* SOURCE RECORDS

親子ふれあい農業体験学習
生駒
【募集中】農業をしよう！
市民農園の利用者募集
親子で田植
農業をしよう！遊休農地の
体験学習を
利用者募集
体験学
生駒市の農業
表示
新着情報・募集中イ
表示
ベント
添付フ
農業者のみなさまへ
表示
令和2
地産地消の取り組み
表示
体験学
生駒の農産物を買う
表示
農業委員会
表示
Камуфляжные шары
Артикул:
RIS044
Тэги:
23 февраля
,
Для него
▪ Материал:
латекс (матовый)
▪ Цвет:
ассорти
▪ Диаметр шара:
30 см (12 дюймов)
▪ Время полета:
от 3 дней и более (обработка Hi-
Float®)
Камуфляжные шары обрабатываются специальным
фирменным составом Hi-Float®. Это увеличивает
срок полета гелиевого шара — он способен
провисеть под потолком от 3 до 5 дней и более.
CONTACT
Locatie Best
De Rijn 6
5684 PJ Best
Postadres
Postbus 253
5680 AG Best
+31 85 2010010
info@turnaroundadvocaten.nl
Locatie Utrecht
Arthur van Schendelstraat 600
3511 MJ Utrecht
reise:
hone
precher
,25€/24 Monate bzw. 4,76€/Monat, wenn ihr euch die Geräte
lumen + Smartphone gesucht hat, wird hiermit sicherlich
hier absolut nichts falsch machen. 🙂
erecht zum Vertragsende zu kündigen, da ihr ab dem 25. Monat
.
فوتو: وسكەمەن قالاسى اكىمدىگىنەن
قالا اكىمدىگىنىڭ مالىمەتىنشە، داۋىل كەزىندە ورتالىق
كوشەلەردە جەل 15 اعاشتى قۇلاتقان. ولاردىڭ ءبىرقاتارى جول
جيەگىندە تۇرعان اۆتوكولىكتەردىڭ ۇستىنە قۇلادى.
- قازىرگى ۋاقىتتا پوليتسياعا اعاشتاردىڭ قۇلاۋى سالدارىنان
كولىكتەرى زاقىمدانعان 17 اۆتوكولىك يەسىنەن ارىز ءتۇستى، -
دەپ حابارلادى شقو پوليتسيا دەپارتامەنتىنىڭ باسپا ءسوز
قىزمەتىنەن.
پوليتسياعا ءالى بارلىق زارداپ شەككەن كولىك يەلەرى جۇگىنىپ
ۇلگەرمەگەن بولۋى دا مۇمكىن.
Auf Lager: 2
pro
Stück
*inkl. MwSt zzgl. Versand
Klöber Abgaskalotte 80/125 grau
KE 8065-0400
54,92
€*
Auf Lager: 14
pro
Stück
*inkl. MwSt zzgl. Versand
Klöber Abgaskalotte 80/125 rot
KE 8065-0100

* TASK INSTRUCTIONS
Exactly as shown above, copy out the material.

* TASK OUTPUT
親子ふれあい農業体験学習
生駒
【募集中】農業をしよう！
市民農園の利用者募集
親子で田植
農業をしよう！遊休農地の
体験学習を
利用者募集
体験学
生駒市の農業
表示
新着情報・募集中イ
表示
ベント
添付フ
農業者のみなさまへ
表示
令和2
地産地消の取り組み
表示
体験学
生駒の農産物を買う
表示
農業委員会
表示
Камуфляжные шары
Артикул:
RIS044
Тэги:
23 февраля
,
Для него
▪ Материал:
латекс (матовый)
▪ Цвет:
ассорти
▪ Диаметр шара:
30 см (12 дюймов)
▪ Время полета:
от 3 дней и более (обработка Hi-
Float®)
Камуфляжные шары обрабатываются специальным
фирменным составом Hi-Float®. Это увеличивает
срок полета гелиевого шара — он способен
провисеть под потолком от 3 до 5 дней и более.
CONTACT
Locatie Best
De Rijn 6
5684 PJ Best
Postadres
Postbus 253
5680 AG Best
+31 85 2010010
info@turnaroundadvocaten.nl
Locatie Utrecht
Arthur van Schendelstraat 600
3511 MJ Utrecht
reise:
hone
precher
,25€/24 Monate bzw. 4,76€/Monat, wenn ihr euch die Geräte
lumen + Smartphone gesucht hat, wird hiermit sicherlich
hier absolut nichts falsch machen. 🙂
erecht zum Vertragsende zu kündigen, da ihr ab dem 25. Monat
.
فوتو: وسكەمەن قالاسى اكىمدىگىنەن
قالا اكىمدىگىنىڭ مالىمەتىنشە، داۋىل كەزىندە ورتالىق
كوشەلەردە جەل 15 اعاشتى قۇلاتقان. ولاردىڭ ءبىرقاتارى جول
جيەگىندە تۇرعان اۆتوكولىكتەردىڭ ۇستىنە قۇلادى.
- قازىرگى ۋاقىتتا پوليتسياعا اعاشتاردىڭ قۇلاۋى سالدارىنان
كولىكتەرى زاقىمدانعان 17 اۆتوكولىك يەسىنەن ارىز ءتۇستى، -
دەپ حابارلادى شقو پوليتسيا دەپارتامەنتىنىڭ باسپا ءسوز
قىزمەتىنەن.
پوليتسياعا ءالى بارلىق زارداپ شەككەن كولىك يەلەرى جۇگىنىپ
ۇلگەرمەگەن بولۋى دا مۇمكىن.
Auf Lager: 2
pro
Stück
*inkl. MwSt zzgl. Versand
Klöber Abgaskalotte 80/125 grau
KE 8065-0400
54,92
€*
Auf Lager: 14
pro
Stück
*inkl. MwSt zzgl. Versand
Klöber Abgaskalotte 80/125 rot
KE 8065-0100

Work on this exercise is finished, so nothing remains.